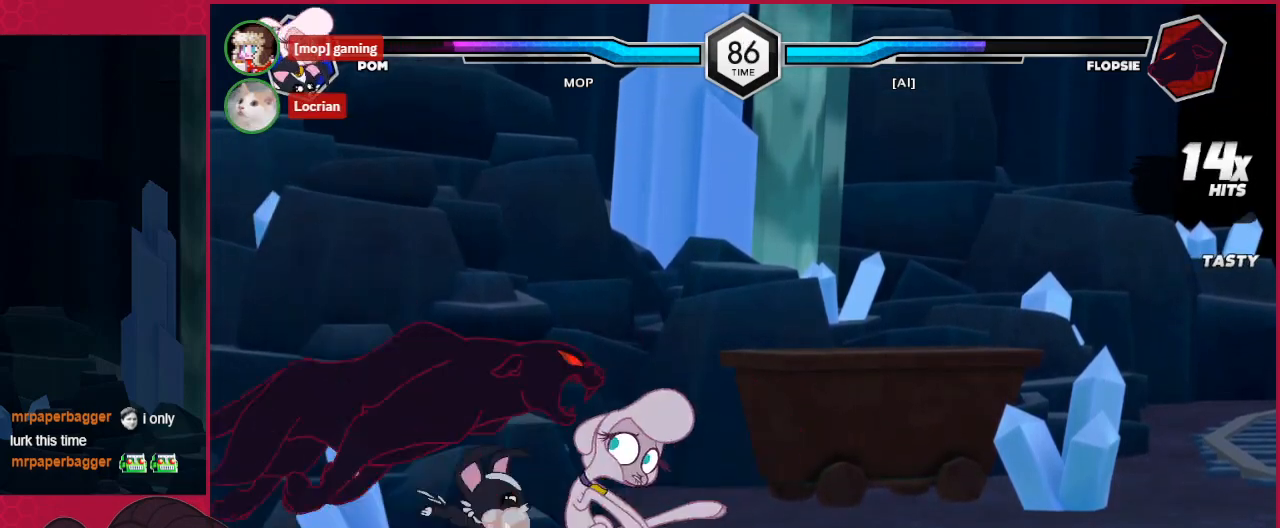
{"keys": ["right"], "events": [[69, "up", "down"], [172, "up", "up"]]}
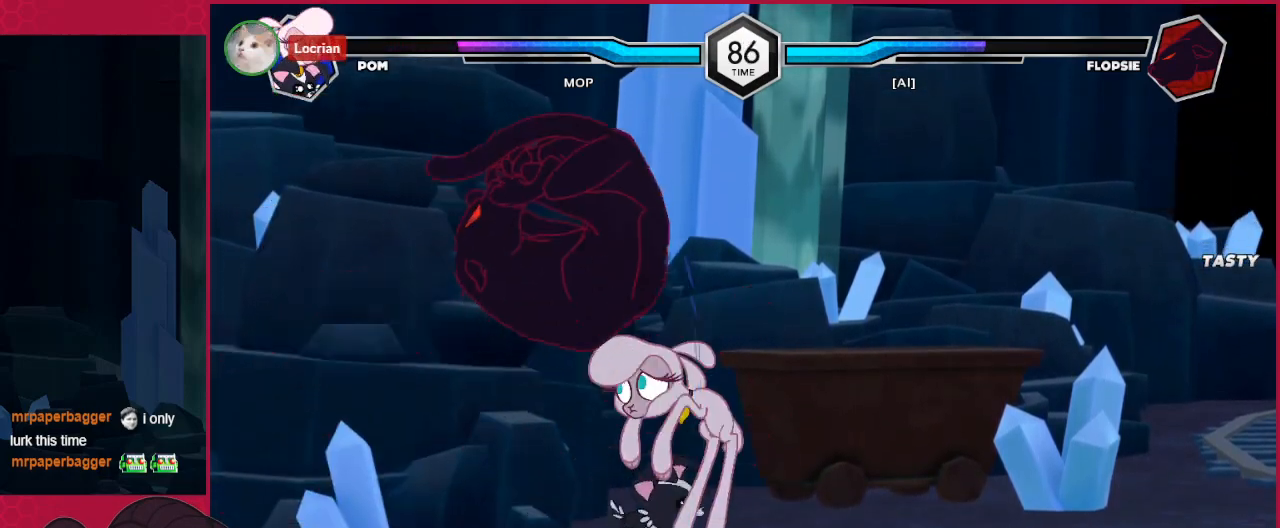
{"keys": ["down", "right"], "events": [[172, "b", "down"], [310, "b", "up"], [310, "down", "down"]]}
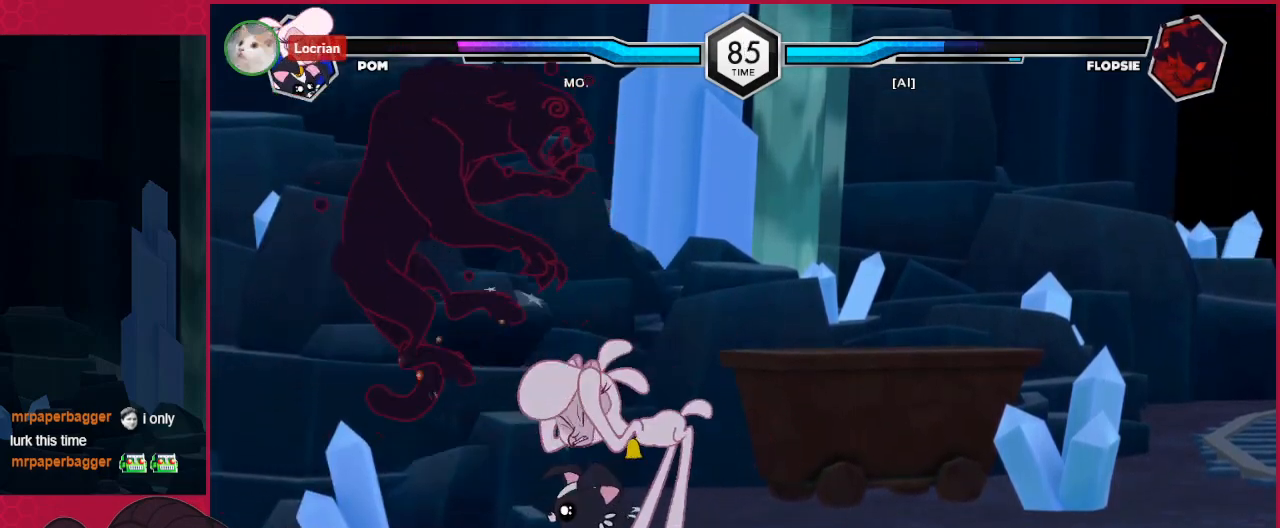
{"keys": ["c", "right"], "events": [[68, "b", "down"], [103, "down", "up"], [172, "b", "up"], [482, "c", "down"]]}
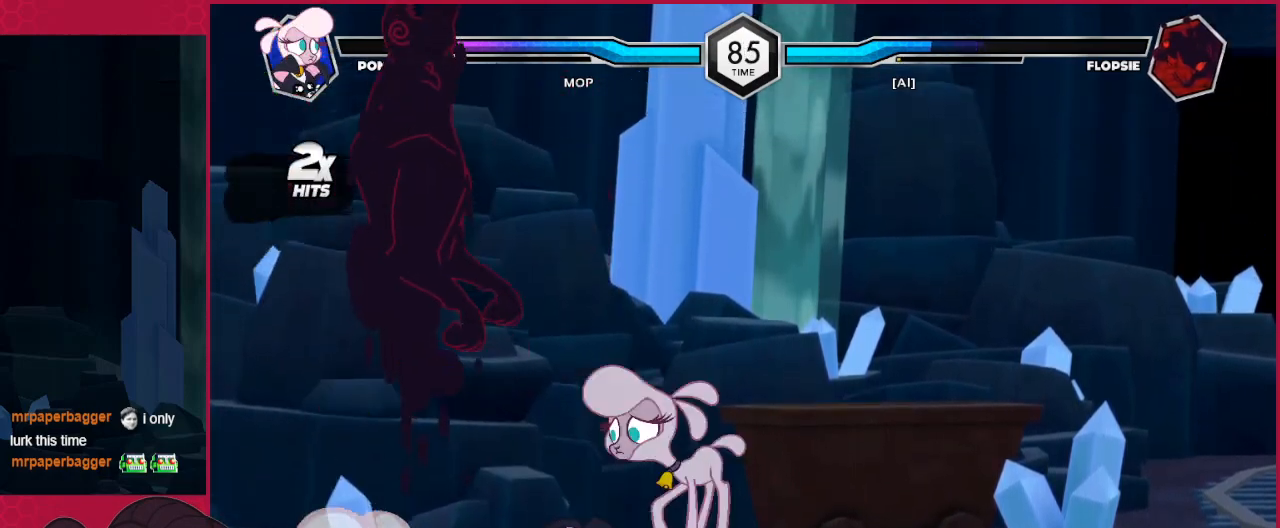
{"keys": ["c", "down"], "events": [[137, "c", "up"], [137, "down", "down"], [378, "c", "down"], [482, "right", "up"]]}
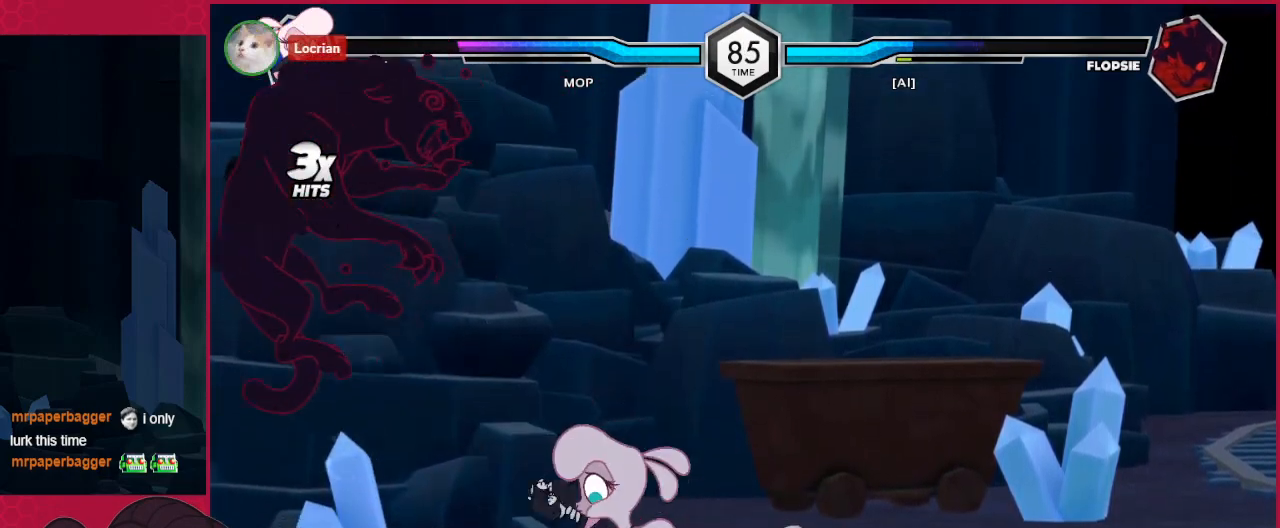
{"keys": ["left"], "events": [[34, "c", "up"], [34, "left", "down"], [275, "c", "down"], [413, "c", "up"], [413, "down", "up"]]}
______
● **Task details**: Set down every entry above exactly as written, but skip the pictures.

● **Answer for the task**:
{"keys": ["right"], "events": [[69, "up", "down"], [172, "up", "up"]]}
{"keys": ["down", "right"], "events": [[172, "b", "down"], [310, "b", "up"], [310, "down", "down"]]}
{"keys": ["c", "right"], "events": [[68, "b", "down"], [103, "down", "up"], [172, "b", "up"], [482, "c", "down"]]}
{"keys": ["c", "down"], "events": [[137, "c", "up"], [137, "down", "down"], [378, "c", "down"], [482, "right", "up"]]}
{"keys": ["left"], "events": [[34, "c", "up"], [34, "left", "down"], [275, "c", "down"], [413, "c", "up"], [413, "down", "up"]]}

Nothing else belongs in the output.